- Bozhughar Location within Iran
- Coordinates: 34°20′39″N 56°57′50″E﻿ / ﻿34.34417°N 56.96389°E
- Country: Iran
- Province: South Khorasan
- County: Eshqabad
- District: Central
- Rural District: Dastgerdan

Population (2016)
- • Total: 91
- Time zone: UTC+3:30 (IRST)

= Bozhughar =

Village in South Khorasan province, Iran

Bozhughar (بژوغر) (Note: Also romanized as Bozhūghar; also known as Bozhdāghar (بژداغر) and Bozdeghar) is a village in Dastgerdan Rural District of the Central District (Note: Formerly Dastgerdan District of Tabas County) in Eshqabad County, South Khorasan province, Iran.

==Demographics==
===Population===
At the time of the 2006 National Census, the village's population was 91 in 27 households, when it was in Dastgerdan District (Note: Renamed the Central District of Eshqabad County) of Tabas County, Yazd province.

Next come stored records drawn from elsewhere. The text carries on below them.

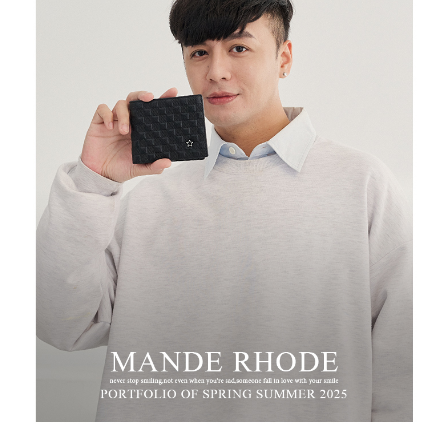
３．安心：先確認商品／服務後，再付款。
運送方式
【「AFTEE先享後付」結帳流程】
全家取貨付款
１．於結帳方式選擇「AFTEE先享後付」後，將跳轉至「AFTEE先享後付」
每筆NT$100，滿NT$699(含以上)免運費
結帳頁面，進行簡訊認證並確認金額後，即可完成結帳。
２．訂單成立數日內，您將收到繳費通知簡訊。
付款後全家取貨
３．收到繳費通知簡訊後14天內，點擊此簡訊中的連結，可透過四大超商／
ATM／網路銀行／等多元方式進行付款，方視為交易完成。
每筆NT$100，滿NT$699(含以上)免運費
※ 請注意：結帳手續完成當下不需立刻繳費，但若您需要取消訂單，請聯絡
購買商品的店家。未經商家同意取消之訂單仍視為有效，需透過AFTEE先享
萊爾富取貨付款
後付繳納相關費用。
每筆NT$80
※ 交易是否成功請以「AFTEE先享後付 」之結帳頁面顯示為準，若有關於
是否繳費成功／繳費後需取消欲退款等相關疑問，請聯繫「AFTEE先享後付
客戶支援中心」
https://netprotections.freshdesk.com/support/home
付款後萊爾富取貨
每筆NT$80
【注意事項】
１．透過由恩沛科技股份有限公司提供之「AFTEE先享後付」服務完成之交
7-11取貨付款
易，需依本服務之必要範圍內提供個人資料，並將交易相關給付款項請求債
權轉讓予恩沛科技股份有限公司。
每筆NT$100，滿NT$699(含以上)免運費
２．關於個人資料處理事宜，請瀏覽以下網址：
https://aftee.tw/terms/#terms3
付款後7-11取貨
３．未成年的使用者請事先徵得法定代理人或監護人之同意方可使用
每筆NT$100，滿NT$699(含以上)免運費
「AFTEE先享後付」，若未經同意申辦者引起之損失，本公司不負相關責
任。
新竹物流
４．使用「AFTEE先享後付」時，將依據個別帳號之用戶狀況，依本公司即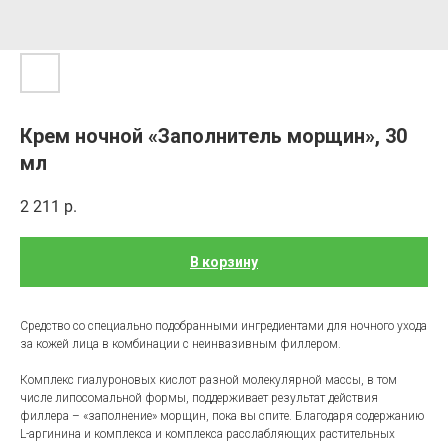
Крем ночной «Заполнитель морщин», 30
мл
2 211
р.
В корзину
Средство со специально подобранными ингредиентами для ночного ухода
за кожей лица в комбинации с неинвазивным филлером.
Комплекс гиалуроновых кислот разной молекулярной массы, в том
числе липосомальной формы, поддерживает результат действия
филлера – «заполнение» морщин, пока вы спите. Благодаря содержанию
L-аргинина и комплекса и комплекса расслабляющих растительных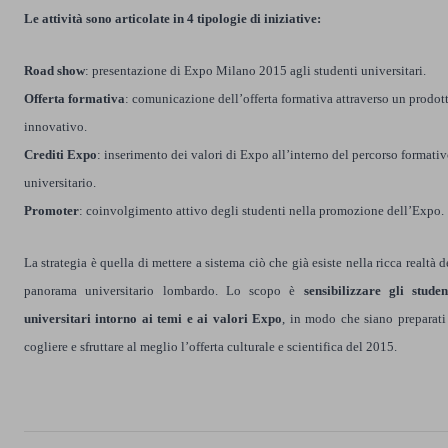
Le attività sono articolate in 4 tipologie di iniziative:
Road show
: presentazione di Expo Milano 2015 agli studenti universitari.
Offerta formativa
: comunicazione dell’offerta formativa attraverso un prodot
innovativo.
Crediti Expo
: inserimento dei valori di Expo all’interno del percorso formati
universitario.
Promoter
: coinvolgimento attivo degli studenti nella promozione dell’Expo.
La strategia è quella di mettere a sistema ciò che già esiste nella ricca realtà d
panorama universitario lombardo. Lo scopo è
sensibilizzare gli studen
universitari intorno ai temi e ai valori Expo
, in modo che siano preparati
cogliere e sfruttare al meglio l’offerta culturale e scientifica del 2015.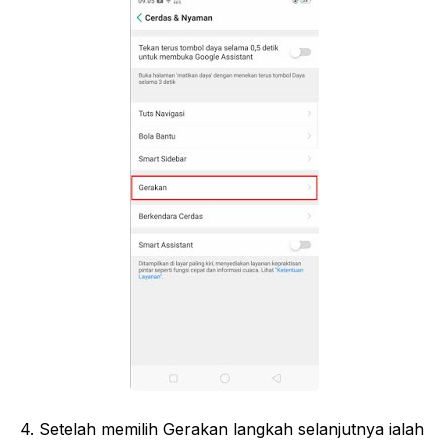
4. Setelah memilih Gerakan langkah selanjutnya ialah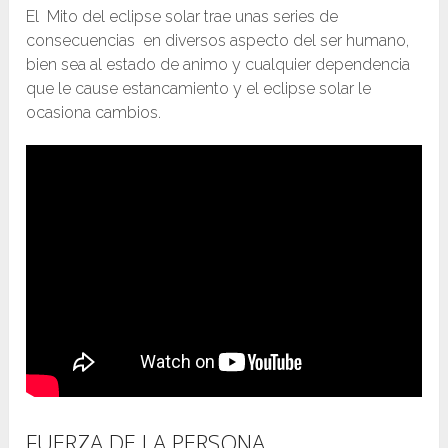
El Mito del eclipse solar trae unas series de
consecuencias en diversos aspecto del ser humano,
bien sea al estado de animo y cualquier dependencia
que le cause estancamiento y el eclipse solar le
ocasiona cambios.
FUERZA DE LA PERSONA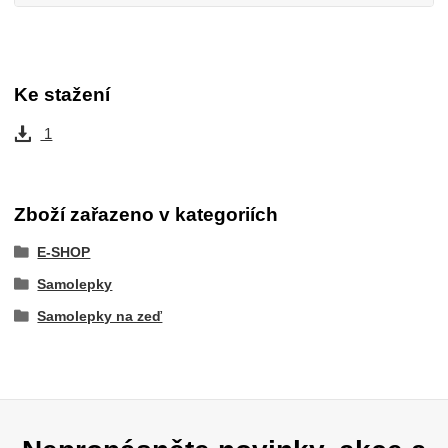
Ke stažení
1
Zboží zařazeno v kategoriích
E-SHOP
Samolepky
Samolepky na zeď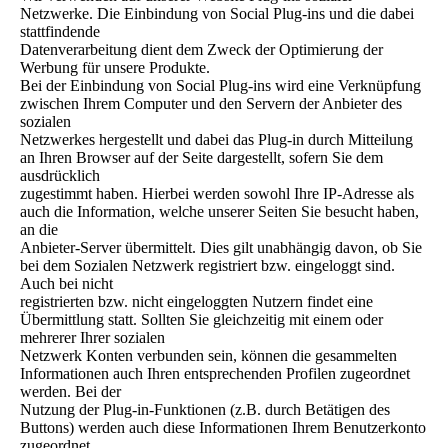
Netzwerke. Die Einbindung von Social Plug-ins und die dabei
stattfindende
Datenverarbeitung dient dem Zweck der Optimierung der
Werbung für unsere Produkte.
Bei der Einbindung von Social Plug-ins wird eine Verknüpfung
zwischen Ihrem Computer und den Servern der Anbieter des
sozialen
Netzwerkes hergestellt und dabei das Plug-in durch Mitteilung
an Ihren Browser auf der Seite dargestellt, sofern Sie dem
ausdrücklich
zugestimmt haben. Hierbei werden sowohl Ihre IP-Adresse als
auch die Information, welche unserer Seiten Sie besucht haben,
an die
Anbieter-Server übermittelt. Dies gilt unabhängig davon, ob Sie
bei dem Sozialen Netzwerk registriert bzw. eingeloggt sind.
Auch bei nicht
registrierten bzw. nicht eingeloggten Nutzern findet eine
Übermittlung statt. Sollten Sie gleichzeitig mit einem oder
mehrerer Ihrer sozialen
Netzwerk Konten verbunden sein, können die gesammelten
Informationen auch Ihren entsprechenden Profilen zugeordnet
werden. Bei der
Nutzung der Plug-in-Funktionen (z.B. durch Betätigen des
Buttons) werden auch diese Informationen Ihrem Benutzerkonto
zugeordnet.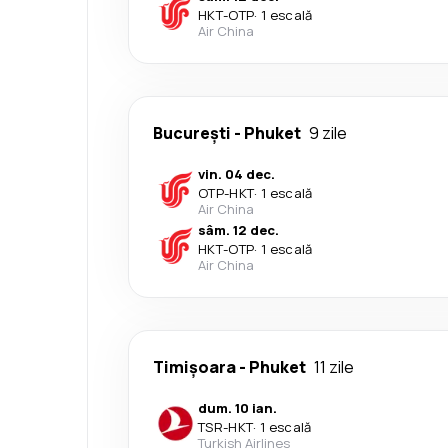
HKT
-
OTP
·
1 escală
Air China
București
-
Phuket
9 zile
vin. 04 dec.
OTP
-
HKT
·
1 escală
Air China
sâm. 12 dec.
HKT
-
OTP
·
1 escală
Air China
Timișoara
-
Phuket
11 zile
dum. 10 ian.
TSR
-
HKT
·
1 escală
Turkish Airlines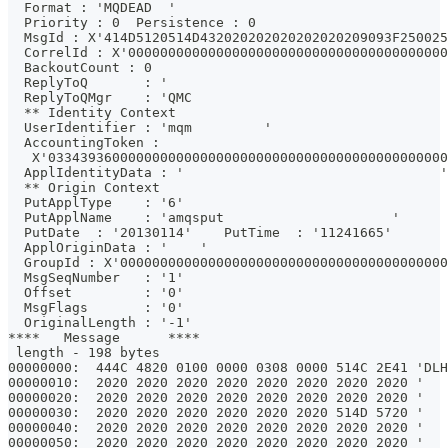
  Format : 'MQDEAD  '
  Priority : 0  Persistence : 0
  MsgId : X'414D5120514D432020202020202020209093F250025
  CorrelId : X'0000000000000000000000000000000000000000
  BackoutCount : 0
  ReplyToQ       : '                                   
  ReplyToQMgr    : 'QMC                                
  ** Identity Context
  UserIdentifier : 'mqm         '
  AccountingToken :
   X'03343936000000000000000000000000000000000000000000
  ApplIdentityData : '                                '
  ** Origin Context
  PutApplType    : '6'
  PutApplName    : 'amqsput                     '
  PutDate  : '20130114'    PutTime  : '11241665'
  ApplOriginData : '    '
  GroupId : X'00000000000000000000000000000000000000000
  MsgSeqNumber   : '1'
  Offset         : '0'
  MsgFlags       : '0'
  OriginalLength : '-1'
****   Message      ****
 length - 198 bytes
00000000:  444C 4820 0100 0000 0308 0000 514C 2E41 'DLH
00000010:  2020 2020 2020 2020 2020 2020 2020 2020 '   
00000020:  2020 2020 2020 2020 2020 2020 2020 2020 '   
00000030:  2020 2020 2020 2020 2020 2020 514D 5720 '   
00000040:  2020 2020 2020 2020 2020 2020 2020 2020 '   
00000050:  2020 2020 2020 2020 2020 2020 2020 2020 '   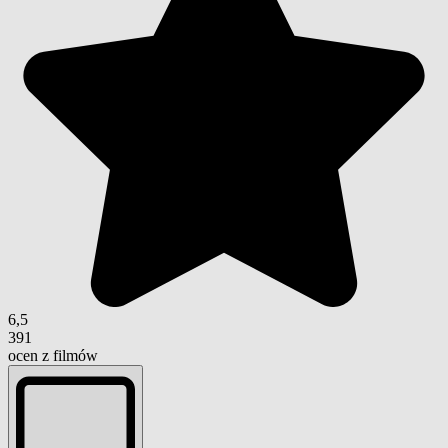
6,5
391
ocen z filmów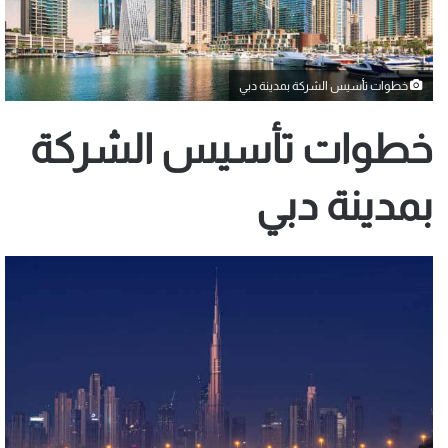
خطوات تأسيس الشركة بمدينة دبي
خطوات تأسيس الشركة
بمدينة دبي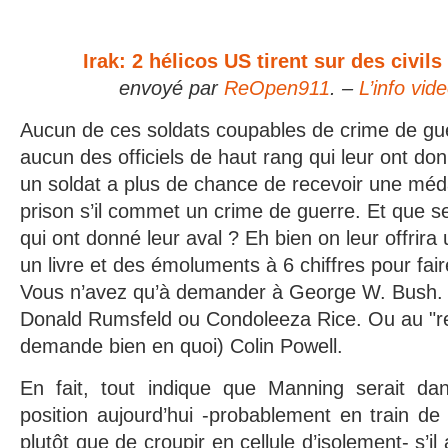
Irak: 2 hélicos US tirent sur des civils
envoyé par
ReOpen911
. –
L’info vid
Aucun de ces soldats coupables de crime de guer
aucun des officiels de haut rang qui leur ont donn
un soldat a plus de chance de recevoir une médai
prison s’il commet un crime de guerre. Et que se
qui ont donné leur aval ? Eh bien on leur offrira 
un livre et des émoluments à 6 chiffres pour fai
Vous n’avez qu’à demander à George W. Bush.
Donald Rumsfeld ou Condoleeza Rice. Ou au "re
demande bien en quoi) Colin Powell.
En fait, tout indique que Manning serait da
position aujourd’hui -probablement en train de
plutôt que de croupir en cellule d’isolement- s’i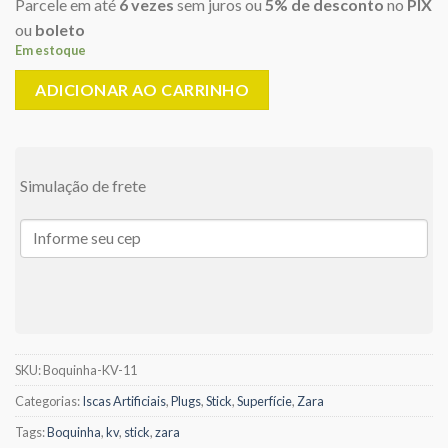
Parcele em até
6 vezes
sem juros ou
5% de desconto
no
PIX
ou
boleto
Em estoque
ADICIONAR AO CARRINHO
Simulação de frete
SKU:
Boquinha-KV-11
Categorias:
Iscas Artificiais
,
Plugs
,
Stick
,
Superfície
,
Zara
Tags:
Boquinha
,
kv
,
stick
,
zara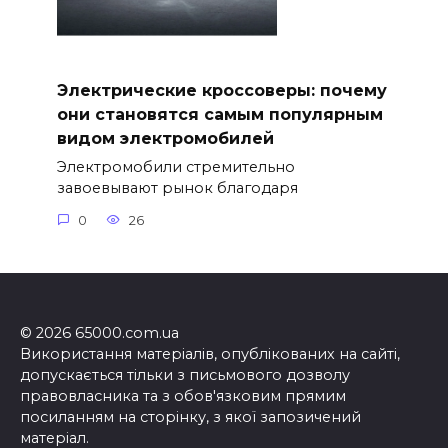
Электрические кроссоверы: почему
они становятся самым популярным
видом электромобилей
Электромобили стремительно
завоевывают рынок благодаря
0
26
© 2026 65000.com.ua
Використання матеріалів, опублікованих на сайті,
допускається тільки з письмового дозволу
правовласника та з обов'язковим прямим
посиланням на сторінку, з якої запозичений
матеріал.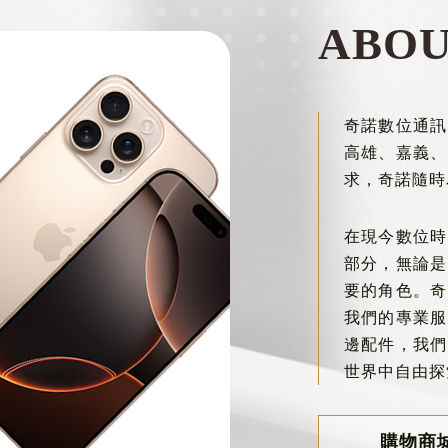
ABO
奇諾數位通訊
高雄、嘉義、
求，奇諾隨時
在現今數位時
部分，無論是
要的角色。奇
我們的專業服
邊配件，我們
世界中自由探
購物商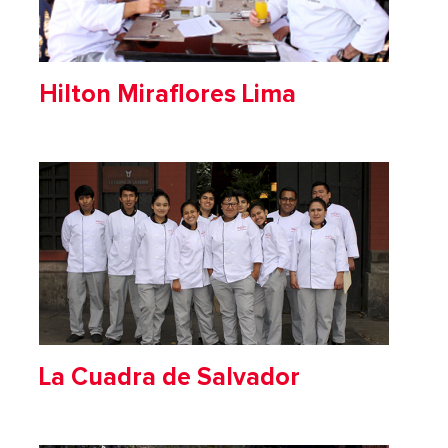
Hilton Miraflores Lima
La Cuadra de Salvador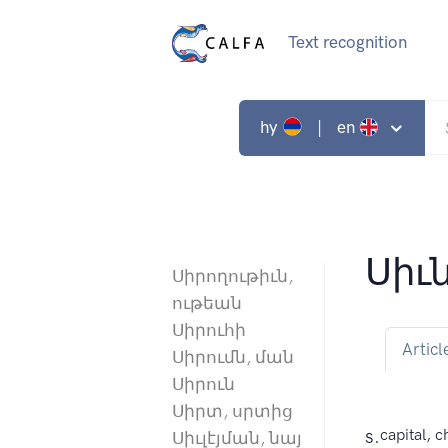
Text recognition
hy
| en
Սիւ
Սիրողութիւն,
ութեան
Սիրուհի
Articl
Սիրումն, ման
Սիրուն
Սիրտ, սրտից
s.
capital, c
Սիւլէյման, նայ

The following census in 2011 counted 70 people in 23 households. The 2016 census measured the population of the village as 91 people in 30 households, by which time the county had been separated from the province to join South Khorasan province.

In 2024, the district was separated from the county in the establishment of Eshqabad County and renamed the Central District.